China has "played an important and constructive role" in seeking peace on the Korean peninsula, Foreign Ministry spokesman Geng Shuang told reporters in Beijing. China strictly implements United Nations Security Council resolutions and isn't the crux of the North Korean issue, he said.
The remarks came a day after Trump said on Twitter that China had failed to rein in North Korea. The comment, which came after a 22-year-old college student died in Ohio following more than a year of imprisonment in North Korea, suggested he's weighing new options to deal with a regime that's vowed to develop nuclear weapons capable of striking the U.S. mainland.
The spat underscores the risk of conflict between the world's biggest economies even as the overall relationship is on more stable ground than when Trump took office in January. Top diplomats and defense chiefs from the two nations will meet in Washington later Wednesday, while China separately has invited Trump's daughter Ivanka and son-in-law Jared Kushner to visit Beijing later this year.
China provides most of North Korea's food and fuel imports. It has backed the Kim dynasty since the Korean War, in part to keep U.S. troops away from its border.
While China has taken some steps on North Korea -- including halting coal purchases this year after Kim's estranged half-brother was murdered in Malaysia -- its efforts haven't produced a breakthrough so far.

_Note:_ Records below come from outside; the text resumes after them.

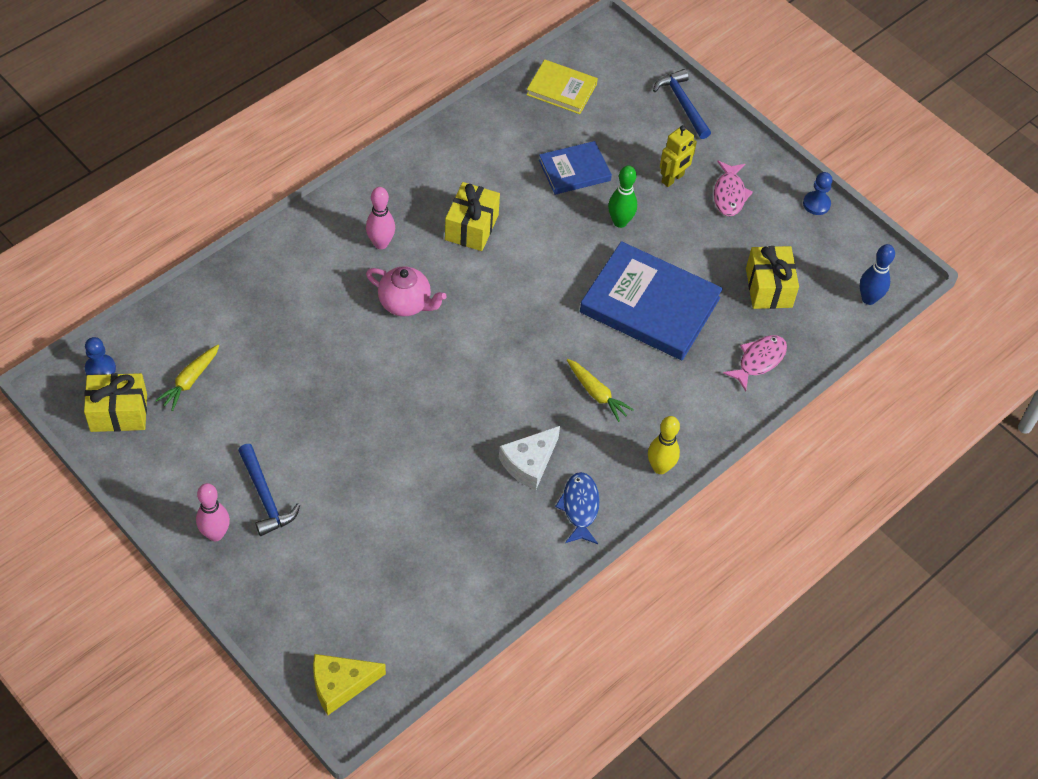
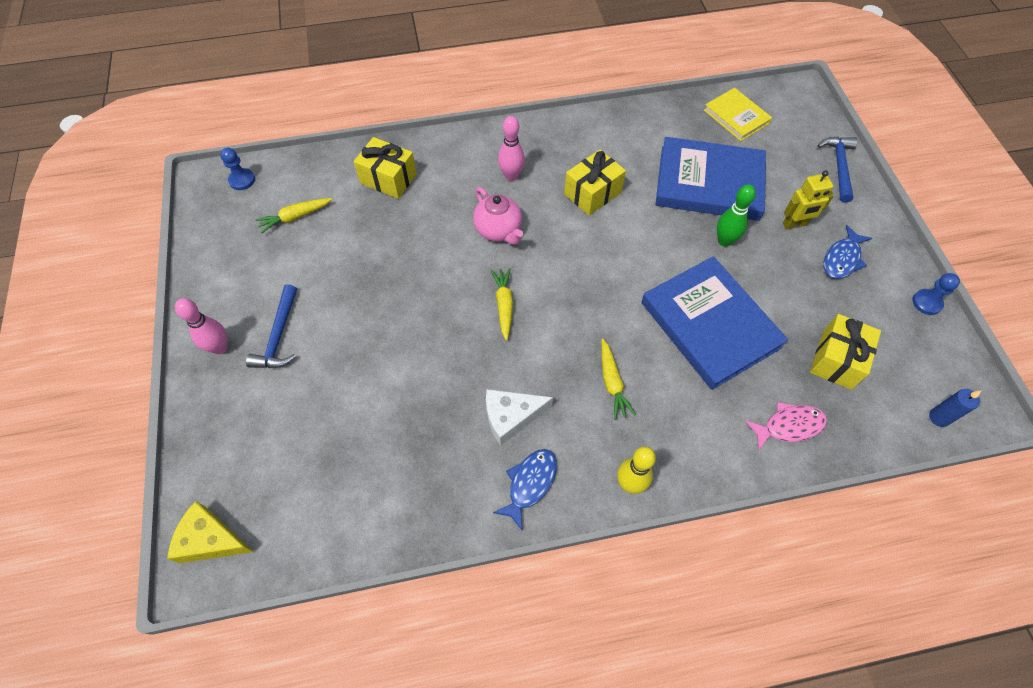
camera: 35 degrees right, 5 degrees up
(118, 412) = (228, 218): yellow gift -> yellow gift (388, 179)
(458, 371) = (504, 305): none -> yellow carrot
(574, 170) = (709, 183): blue book -> blue book, size x1.81
(729, 194) = (842, 259): pink fish -> blue fish
(868, 299) = (939, 417): blue bowling pin -> blue candle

One focus of Wednesday's meeting in Washington will be to target North Korean companies that do business via China, Acting Assistant Secretary of State Susan Thornton told reporters on June 19.
Otto Warmbier, who was held for allegedly stealing a propaganda banner, was returned to the U.S. last week in a coma. Trump said afterward the U.S. should have secured his release sooner, calling his treatment "a disgrace" and the North Korean government "a brutal regime."
The furor in the U.S. over Warmbier's death recalls the raw emotions felt after a chemical weapons attack in Syria killed children, prompting Trump to fire cruise missiles at an airbase operated by President Bashar al-Assad's regime. Yet dropping bombs on Kim Jong Un's nation -- an option the U.S. says remains on the table -- is so risky that many analysts see it as implausible because of North Korea's ability to launch a devastating attack on its neighbors in North Asia.
Warmbier's death is "an outrage even by North Korean standards," said John Delury, an associate professor of Chinese studies at Yonsei University in Seoul. "It does demand something that's beyond the typical response. But what do you do? How do you punish North Korea? The instinctive response, such as a travel ban, would not punish the people who killed Otto Warmbier."
Spy satellites have detected what appear to be modifications around a tunnel entrance to an underground test area at North Korea's nuclear test site, CNN reported Wednesday, citing two U.S. officials it did not identify. It said military options for North Korea had been updated and would be presented to Trump.
Trump's administration talked up the threat of military action earlier this year, sending aircraft carrier strike groups to the region. In April, Chinese Foreign Minister Wang Yi warned a war would devastate the region.
Since then, things had appeared to calm down. North Korea has refrained from testing a nuclear device and is yet to test an intercontinental ballistic missile capable of carrying a nuclear warhead. In turn, U.S. officials focused on diplomatic efforts. The new government in South Korea has repeatedly said it wants to use both sanctions and dialogue to rein Kim in.
In one interview, Trump appeared to empathize with Kim, telling Reuters that taking over North Korea after his father's death was "a very hard thing to do." He told Bloomberg in May he'd be open to meeting Kim under the right conditions.
The Wall Street Journal reported Sunday that U.S. diplomats have held discussions for more than a year with North Korea's top nuclear negotiator, focused on freeing American prisoners. Warmbier's death undercuts any progress from those meetings.
"This makes dealing with Kim Jong Un so toxic," Ralph Cossa, president of the Pacific Forum CSIS in Honolulu. "If there are any U.S. preconditions for the talks, the number one priority has to be the release of the three other prisoners."